EMA proposes faster trial approvals during public health emergencies
European regulators want to streamline study authorization when health crises hit, learning from pandemic shortcomings that hampered research efforts.
At a Glance
- Draft rules would accelerate approval of studies addressing emergency and life-threatening conditions
- Guidelines emphasize well-designed trials over compassionate use programs for stronger evidence base
- Regulatory flexibility must balance participant safety with data integrity during health emergencies
Clinical trials could be green lit faster during public health emergencies under new draft guidelines issued by the European Medicines Agency (EMA). The proposals include regulations intended to accelerate the approval of studies “relevant to the emergency itself” as well as those “addressing other serious or life-threatening medical needs.”
The draft provides guidance on when trial participants can be transferred across investigational sites and when adapted procedures or alternative approaches may be required due to the specific challenges posed by public health emergencies.

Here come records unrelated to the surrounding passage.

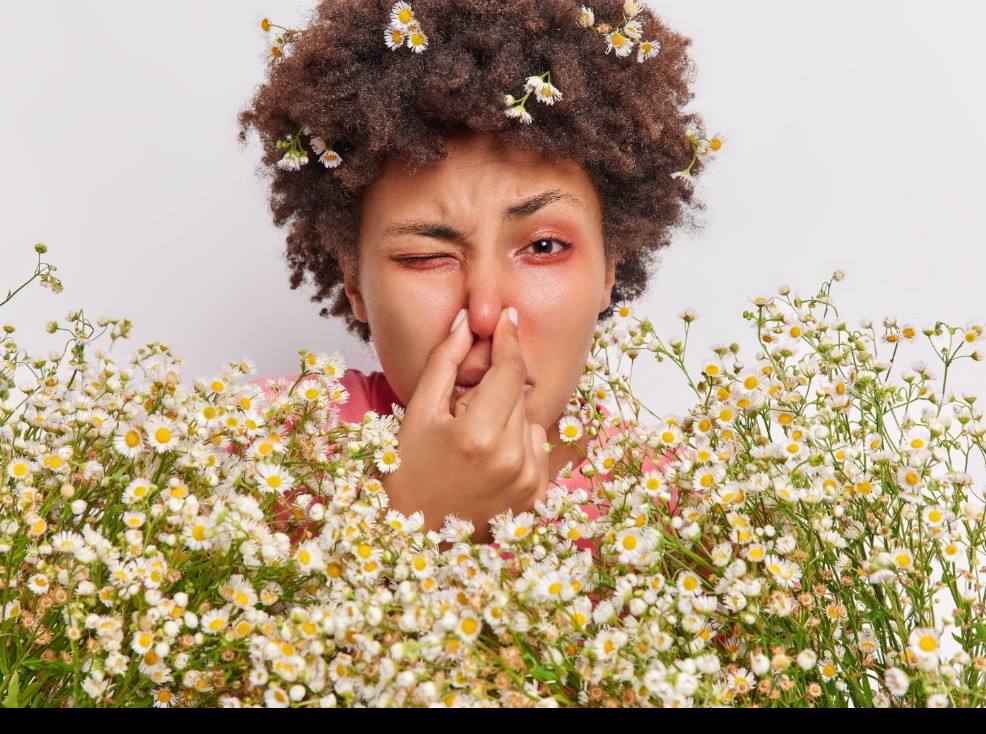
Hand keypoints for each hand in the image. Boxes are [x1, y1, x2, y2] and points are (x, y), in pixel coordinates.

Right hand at [381, 307, 549, 543]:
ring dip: (506, 420)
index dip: (508, 339)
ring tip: (472, 445)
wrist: (411, 534)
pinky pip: (537, 449)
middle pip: (518, 395)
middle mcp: (510, 460)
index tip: (507, 316)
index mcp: (478, 435)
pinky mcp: (535, 498)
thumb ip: (444, 360)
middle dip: (493, 392)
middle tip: (461, 415)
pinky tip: (487, 462)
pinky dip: (518, 446)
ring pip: (530, 421)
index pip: (509, 371)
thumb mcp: (418, 411)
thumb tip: (468, 320)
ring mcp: (527, 482)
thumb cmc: (406, 469)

It also encourages sponsors to contact the EMA’s Emergency Task Force (ETF) to ensure trials are efficient and capable of delivering meaningful data.
All trials—particularly those addressing public health emergencies—need to be well-planned and inclusive, according to the authors, who say studies during the pandemic were often less effective than they could have been because of design issues.

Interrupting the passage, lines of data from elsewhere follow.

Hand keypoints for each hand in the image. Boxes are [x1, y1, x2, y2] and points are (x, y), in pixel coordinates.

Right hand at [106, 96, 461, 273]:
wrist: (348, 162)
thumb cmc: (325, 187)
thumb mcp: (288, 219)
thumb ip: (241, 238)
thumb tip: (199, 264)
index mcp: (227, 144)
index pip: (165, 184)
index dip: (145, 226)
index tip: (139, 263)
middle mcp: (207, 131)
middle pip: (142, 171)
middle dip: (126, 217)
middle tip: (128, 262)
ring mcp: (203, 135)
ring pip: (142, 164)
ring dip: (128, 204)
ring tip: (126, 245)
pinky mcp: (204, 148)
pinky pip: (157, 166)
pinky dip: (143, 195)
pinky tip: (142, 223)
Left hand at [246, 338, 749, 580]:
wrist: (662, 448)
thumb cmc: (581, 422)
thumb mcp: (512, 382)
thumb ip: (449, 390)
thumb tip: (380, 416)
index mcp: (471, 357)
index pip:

“A key lesson learned from the COVID-19 pandemic is that small, isolated clinical trials or compassionate use programs in individual member states may not generate sufficiently robust evidence for clear medical and public health recommendations. This underlines the need to prioritize the inclusion of trial participants in well-designed clinical trials over off-label or compassionate use in order to strengthen the scientific basis for decision making.”
The draft guidelines also acknowledge the need to balance regulatory flexibility that facilitates the generation of robust data with measures that ensure the safety of people taking part in studies.
According to the EMA, “Justifiable regulatory flexibilities need to be implemented to ensure that the safety of trial participants is prioritized, while minimizing risks to data integrity and reliability. These regulatory flexibilities must be counterbalanced by the foreseeable benefits to public health resulting from the clinical trials.”
The proposed guidelines, which are the first issued under the Accelerating Clinical Trials in the EU (ACT EU) initiative, are open for comment until the end of April.